We have a very large Hadoop dataset having more than a decade of historical transaction data - 6.5B rows and counting. We have partitioned it on year and month.
Performance is poor for a number of reasons. Nearly all of our queries can be further qualified by customer_id, as well, but we have 500 customers and growing quickly. If we narrow the query to a given month, we still need to scan all records just to find the records for one customer. The data is stored as Parquet now, so the main performance issues are not related to scanning all of the contents of a record.
We hesitated to add a partition on customer because if we have 120 year-month partitions, and 500 customers in each this will make 60K partitions which is larger than Hive metastore can effectively handle. We also hesitated to partition only on customer_id because some customers are huge and other tiny, so we have a natural data skew.

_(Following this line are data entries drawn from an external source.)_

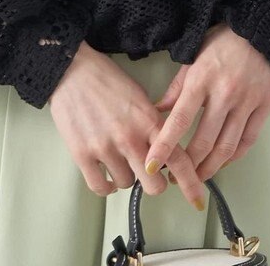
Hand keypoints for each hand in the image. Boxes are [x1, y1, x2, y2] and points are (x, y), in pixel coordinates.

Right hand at [48, 41, 209, 210]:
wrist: (72, 70)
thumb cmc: (106, 79)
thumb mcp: (139, 96)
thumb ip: (153, 123)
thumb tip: (164, 147)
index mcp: (148, 120)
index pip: (178, 159)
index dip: (191, 183)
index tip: (198, 200)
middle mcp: (130, 137)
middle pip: (154, 185)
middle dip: (155, 182)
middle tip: (149, 172)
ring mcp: (105, 147)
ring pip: (127, 185)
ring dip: (126, 176)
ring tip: (119, 157)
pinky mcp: (82, 154)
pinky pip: (101, 187)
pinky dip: (106, 185)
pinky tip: (106, 173)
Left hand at [145, 24, 269, 184]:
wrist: (260, 29)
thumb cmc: (223, 41)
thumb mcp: (193, 57)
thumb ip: (177, 88)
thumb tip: (158, 112)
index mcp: (201, 79)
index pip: (178, 120)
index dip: (164, 146)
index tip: (151, 165)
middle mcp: (224, 93)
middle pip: (203, 141)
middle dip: (187, 166)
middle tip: (176, 177)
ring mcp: (246, 101)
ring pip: (226, 147)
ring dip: (210, 167)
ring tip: (198, 176)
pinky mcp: (265, 106)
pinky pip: (248, 140)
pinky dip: (234, 157)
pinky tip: (222, 161)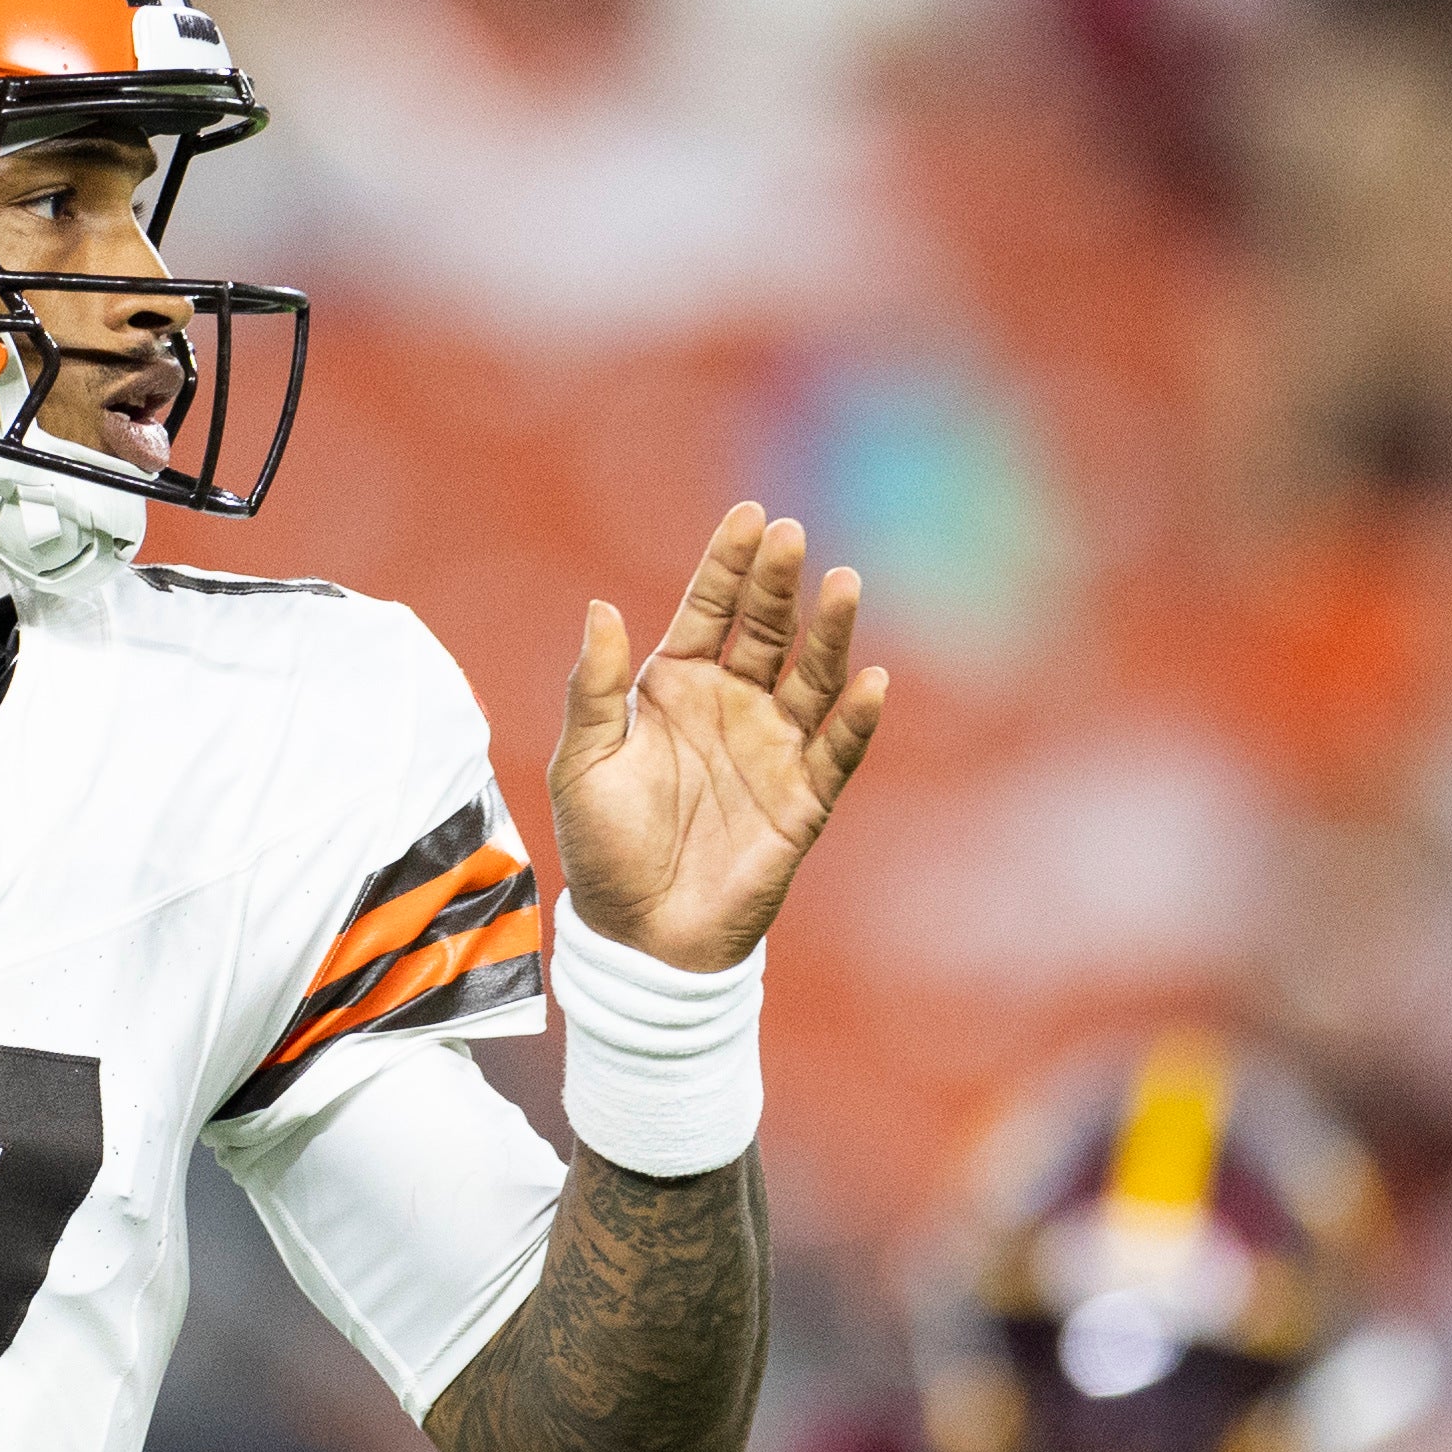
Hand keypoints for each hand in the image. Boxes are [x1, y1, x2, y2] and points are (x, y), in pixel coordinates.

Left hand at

Ideally, we would be able to partition historical data, which is used far less frequently using one rule (perhaps year + customer_id) and current data using another (like year/month + customer_id). Have considered using multiple datasets, but managing this over time seems like more work and changes and so on.
Are there strategies, or capabilities of Hive that provide a way to handle a case like this where we "want" lots of partitions for performance, but are limited by the metastore?
I am also confused about the benefit of bucketing. A suitable bucketing based on customer id, for example, would seem to help in a similar way as partitioning. Yet Hortonworks "strongly recommends against" buckets (with no explanation why). Several other pages suggest bucketing is useful for sampling. Another good discussion of bucketing from Hortonworks indicates that Hive cannot do pruning with buckets the same way it can with partitions.
We're on a recent version of Hive/Hadoop (moving from CDH 5.7 to AWS EMR).